Хельги вспомнилась и рубашонка ее, и потертый кожух*, и косица – толстенькая, долгая – и светлые глаза. А еще голос – тоненький, писклявый, но сердитый.

– Чего расселся? – она подошла к невысокому заборцу. – Живой, нет ли?

– Живой, – прошептал и голову опустил, будто сил лишился.

Через миг услыхал рядом шажки легкие да хруст снеговой:

– Озяб? Почто в зиму-то телешом? – девчонка присела рядом с ним, заглянула в глаза. – Ты откуда, чьих?

Хельги подумал тогда, что уже ничьих. Ни семейства, ни дома, ни родни: ватага Буеслава Петеля вырезала весь подчистую. С того и засопел слезливо. Иным разом не стал бы при девчонке-соплюхе позориться, но горе подломило: нынче всего рода лишился.

– Сирота? – ее глаза распахнулись на всю ширь, а в них будто и небо чистое, и ветер вольный. Тогда и понял Хельги, что девчонка шальная, бедовая.

– Как звать-то тебя? – она тронула его плечо ладошкой.

– Олег … – раздумал малый миг, но не смолчал: – Из Шелепов.

– Велес Премудрый! – девчонка ахнула и прижала ладони к щекам. – Дядька Ждан обсказывал нынче, что Шелеповскую весь спалили. Твоя, нет ли?

– Моя, – вздрогнул и привалился тяжко к заборцу.

– Ой, мамоньки! – девчонка всплеснула руками и подалась к нему. – Вставай, вставай, сердешный! Сведу тебя в клетушку, там стенка-то теплая, угреешься.

Хельги невесело ухмыльнулся, вспоминая, как послушно потащился за девчонкой, как тяжко шагал, как ныли и противились озябшие ноги.

У малой неприметной дверцы Хельги опомнился:

– Как звать тебя? Куда ведешь?

– Раска я, Раска Строк. Приживалкой на подворье по сиротству, – она крепенько подтолкнула его в спину. – В уголку прячься и сиди тихонько. Тётька Любава увидит, ухи открутит.

Раска усадила парнишку на тюки с мягкой рухлядью, накинула на него старый потертый кожух:

– Оголодал? – и смотрела ясными глазами, да со слезой.

В ответ Хельги помотал головой и припал к теплой стене тесной клетушки, согревая озябшие руки.

– Врешь ведь, – Раска уселась рядом. – Как так есть не хотеть? Иль тебе чужой кусок горло дерет? Дуралей ты, Олежка. Нынче не поешь, завтра может и не перепасть. Ты сиди тут тихо, как мыша, я хлебца принесу. Слышь? И репки пареной. Я б и молочка дала, но тётька Любава дюже глазастая. Вмиг разумеет, что я взяла. Она жадная, аж до икоты. Ништо, я тебе взварцу теплого дам. Будешь взвар, Олежка?

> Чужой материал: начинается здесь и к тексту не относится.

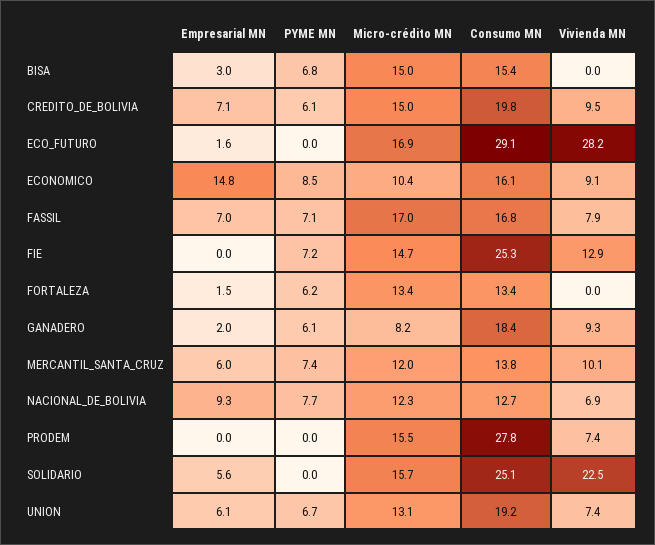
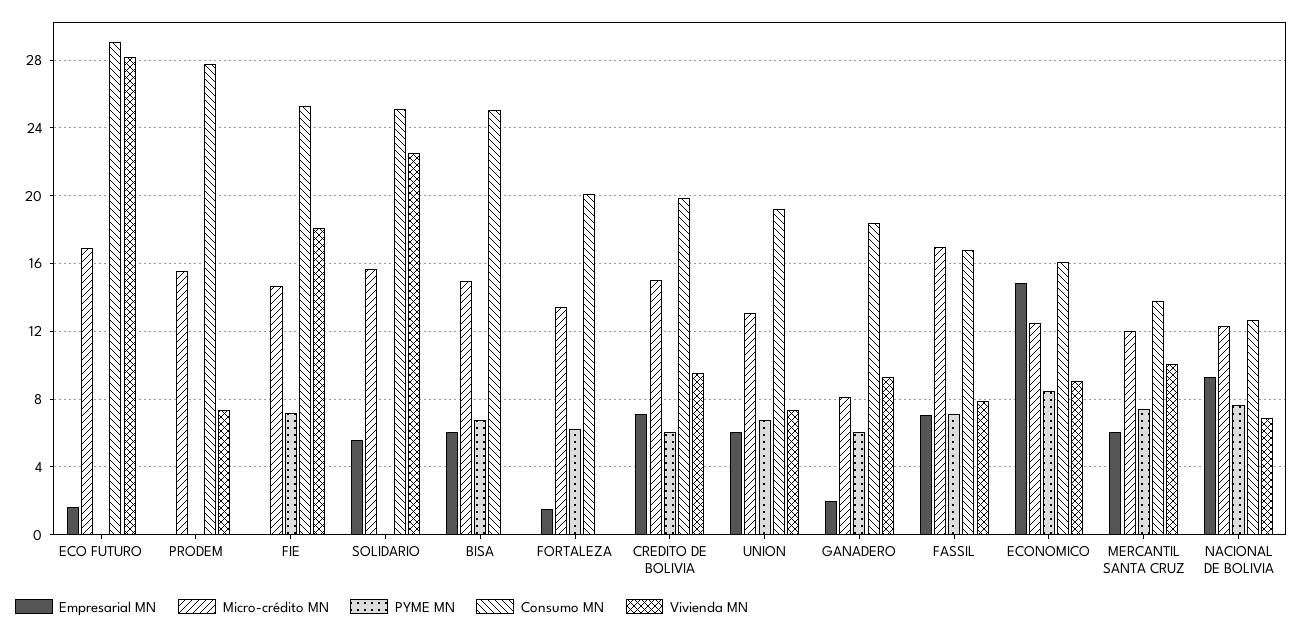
Empresarial MN, BISA: 3 -> 6
Consumo MN, BISA: 15.4 -> 25
Micro-crédito MN, ECONOMICO: 10.4 -> 12.5
Vivienda MN, FIE: 12.9 -> 18
Consumo MN, FORTALEZA: 13.4 -> 20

Хельги вспомнил, как Раска протянула тощенькую ручонку и погладила его по голове. С того и слезы навернулись горькие: девчонка сама приживалка, да маленькая, худенькая, глазастая, а его пожалела. Взвыл, не сдюжил. А Раска поморгала, поморгала, да и сама заскулила тоненько, как щеня.

– О-о-ой, сиротка-а-а-а, – причитала ясноглазая.

А Хельги наново провалился в горе, потянулся к девчонке, обнял ее и ткнулся носом в тощенькую шею. Она и не оттолкнула, сама обняла, притулилась к крепкому парнишке, плакала-сопела.

Сколь так просидели Хельги не помнил, но знал – с того сидения горюшка поубавилось. Раска-то хоть и тощенькая, а теплая. Отозвалась ему по-добру, утешила, как смогла.

Много время спустя, девчонка закопошилась:

– Пойду за хлебцем, – вздохнула, – одежи тебе какой нето сыщу. Вольшу попрошу, он добрый.

– Не говори никому, что я тут.

Хельги хоть и в горе, а разумел: узнают его, Буеславу скажут. Чай, не простой, сын Добрыни Шелепа, а, стало быть, кровный враг обидчику. Таких живыми не оставляют, себе дороже.

– Вольша хороший, – Раскины глаза сверкнули зло. – Сбежала б из этой клятой домины, да его жалко. Обе ножки приволакивает. Мамка моя, когда живая была, говорила, что не жилец он. А я говорю – жилец! Я его обниму крепко и не пущу в навь!